Pada saat itu, terdapat persepsi yang kuat bahwa prostitusi mengganggu moral masyarakat, dan prostitusi laki-laki dianggap normal. Pada akhirnya, undang-undang diberlakukan yang hanya menghukum permintaan pelacur, dan pembeli tidak dihukum.
Namun, banyak perempuan yang menjual seks sedang mengalami keadaan yang serius, seperti kemiskinan, kesulitan akibat pelecehan, atau hutang kepada klub tuan rumah yang tidak bermoral.

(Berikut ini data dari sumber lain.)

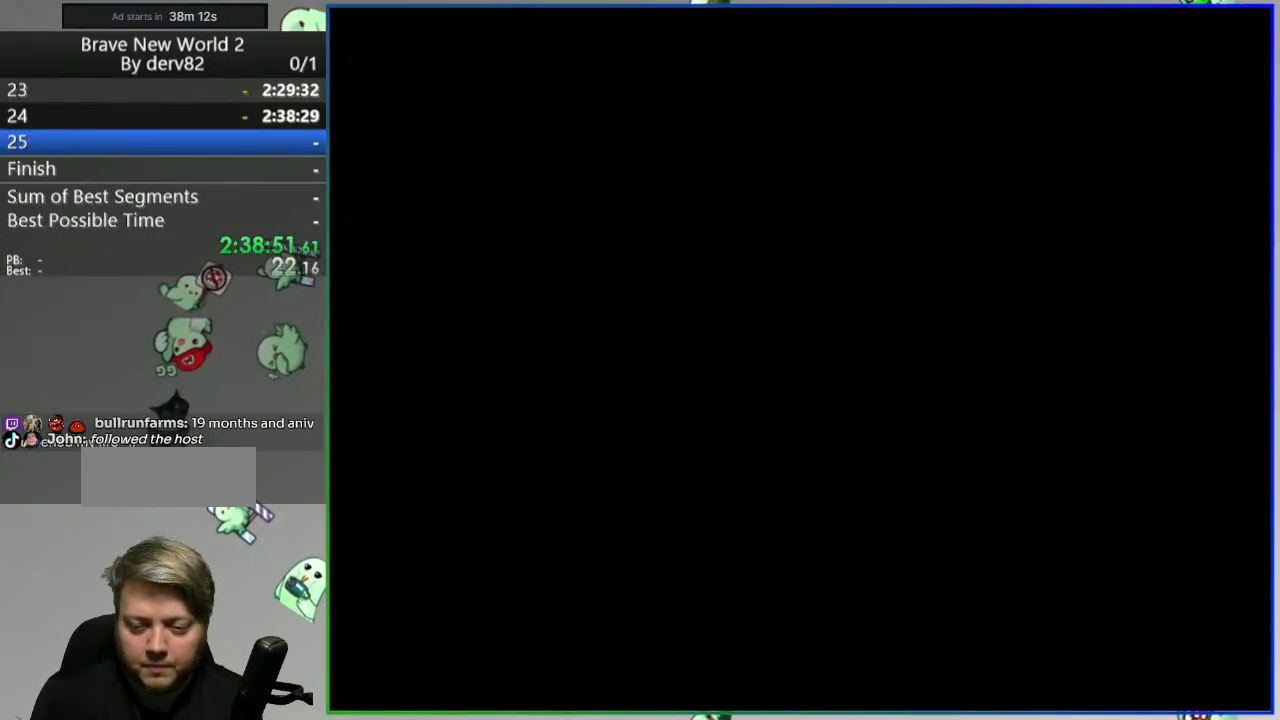
{"buttons": [], "events": []}
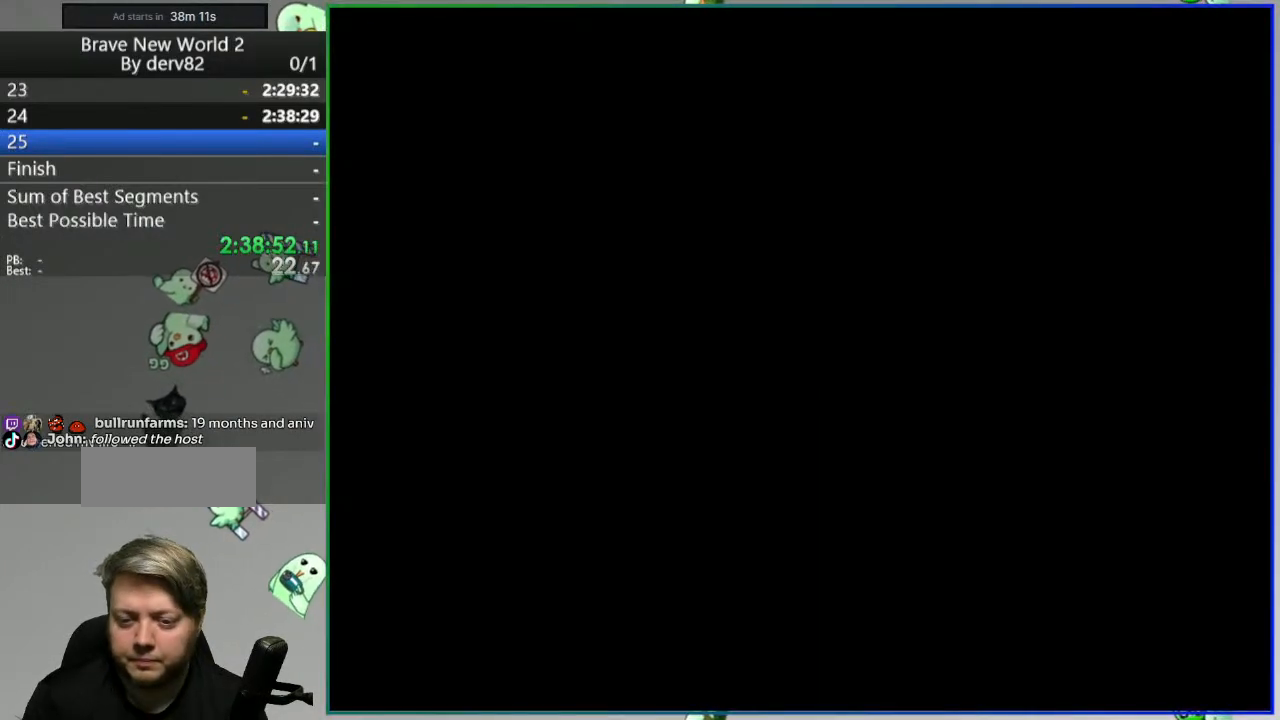
{"buttons": [], "events": []}
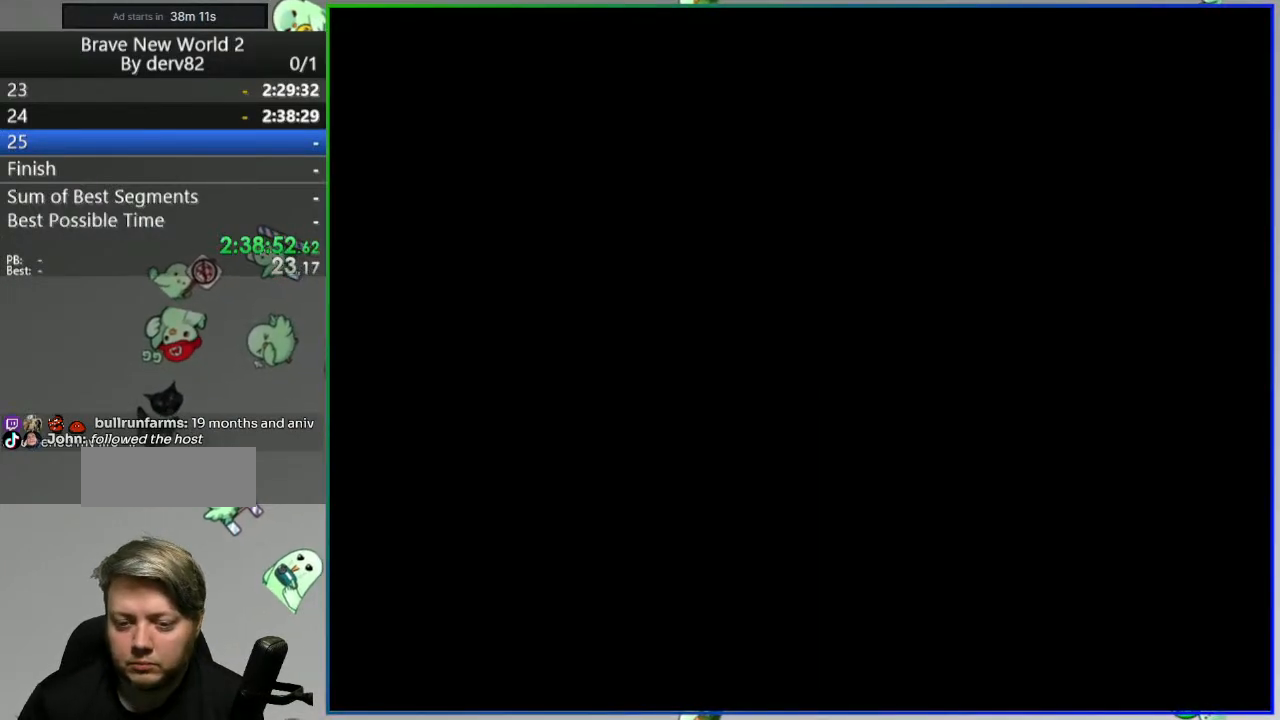
{"buttons": [], "events": []}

Profesor Onozawa menekankan bahwa “walaupun hukuman terhadap pembeli memang diperlukan dari sudut pandang kesetaraan gender dalam beberapa tahun terakhir, penting untuk melindungi dan mendukung kemandirian para penjual seks tanpa menghukum mereka. Definisi prostitusi yang hanya mengacu pada hubungan seksual juga merupakan sebuah permasalahan.”
Profesional hukum dan akademisi
Di tengah seruan reformasi dan peninjauan kembali hukum, Kementerian Kehakiman telah membentuk kelompok studi yang terdiri dari para ahli untuk membahas cara mengatur prostitusi.
Kelompok belajar terdiri dari 11 anggota, termasuk profesional hukum dan akademisi. Pada pertemuan pertama pada hari Selasa, para anggota menyatakan perlunya mendiskusikan apakah permintaan pembeli juga harus dihukum, dan apakah sanksi hukum sesuai.
Kementerian sedang mempertimbangkan untuk mengajukan rancangan undang-undang tersebut ke Diet pada awal musim gugur ini. Jika perdebatan meluas hingga mencakup apakah prostitusi itu sendiri harus dihukum, diskusi ini bisa menjadi berlarut-larut.